Bite-Sized History: Grace Hopper

I work at a tech company! There is some debate if I should or should not actually work there. I’m the one who is doing most of the debating.

I work in software testing! I make sure that when a software developer says, “this thing works”, it actually works. When it doesn’t work, that’s called a “bug”. I never really thought that much into why it’s called a bug. When a person gets sick, you say, “they caught a bug.” Maybe it’s the same for computers?*

This week the National Women’s History Museum posted the following photo of Grace Hopper:

Grace Hopper at the UNIVAC keyboard, 1960. Smithsonian

Grace Hopper at the UNIVAC keyboard, 1960. Smithsonian

She did lots of things that, trust me, are so cool if you work in IT: She invented the first compiler for a computer programming language, set standards for computer testing, and her work helped pioneer a new software language. These are cool things! She also came up with the phrase “debugging” as it pertains to computer glitches. You find a bug. Then you debug it. See?

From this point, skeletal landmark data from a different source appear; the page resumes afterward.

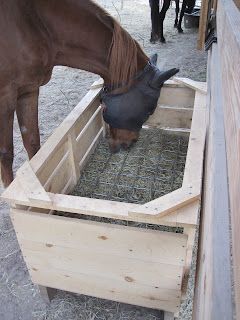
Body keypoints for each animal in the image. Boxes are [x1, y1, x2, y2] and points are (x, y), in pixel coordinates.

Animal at [0, 0, 176, 186]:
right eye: (149, 110)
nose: (131, 142)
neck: (34, 24)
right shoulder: (5, 98)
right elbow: (6, 154)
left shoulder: (29, 90)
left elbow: (33, 142)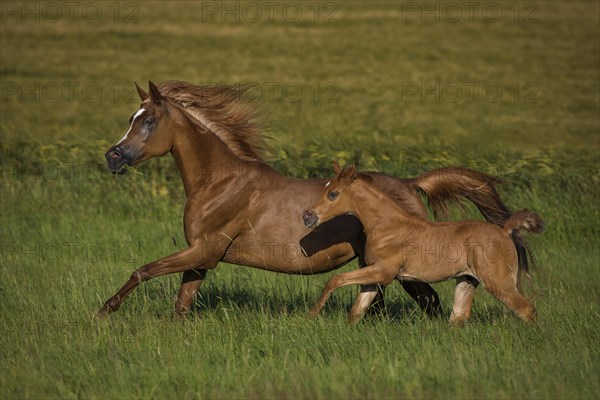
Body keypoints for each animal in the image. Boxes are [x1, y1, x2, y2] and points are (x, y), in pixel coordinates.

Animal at [304, 162, 544, 324]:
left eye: (333, 193)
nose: (308, 216)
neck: (387, 226)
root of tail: (504, 231)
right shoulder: (373, 276)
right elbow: (356, 311)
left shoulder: (384, 272)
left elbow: (335, 280)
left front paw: (312, 315)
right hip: (467, 280)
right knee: (458, 316)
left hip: (499, 283)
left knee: (526, 309)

So after sharing this with my coworkers, this beauty is unearthed: The first actual case of a computer bug.

"First Computer Bug", 1947. U.S. Naval Historical Center

“First Computer Bug”, 1947. U.S. Naval Historical Center

They found an actual bug in the computer! As Hopper was working with her associates, they discovered a moth in a computer relay. As they removed it, she remarked they were “debugging” the system. It’s a bug! In a computer! This is a pun come to life! You guys!

Reason I shouldn’t work at a tech company: I’m far too amused by the pun-potential of a bug tapped to a paper.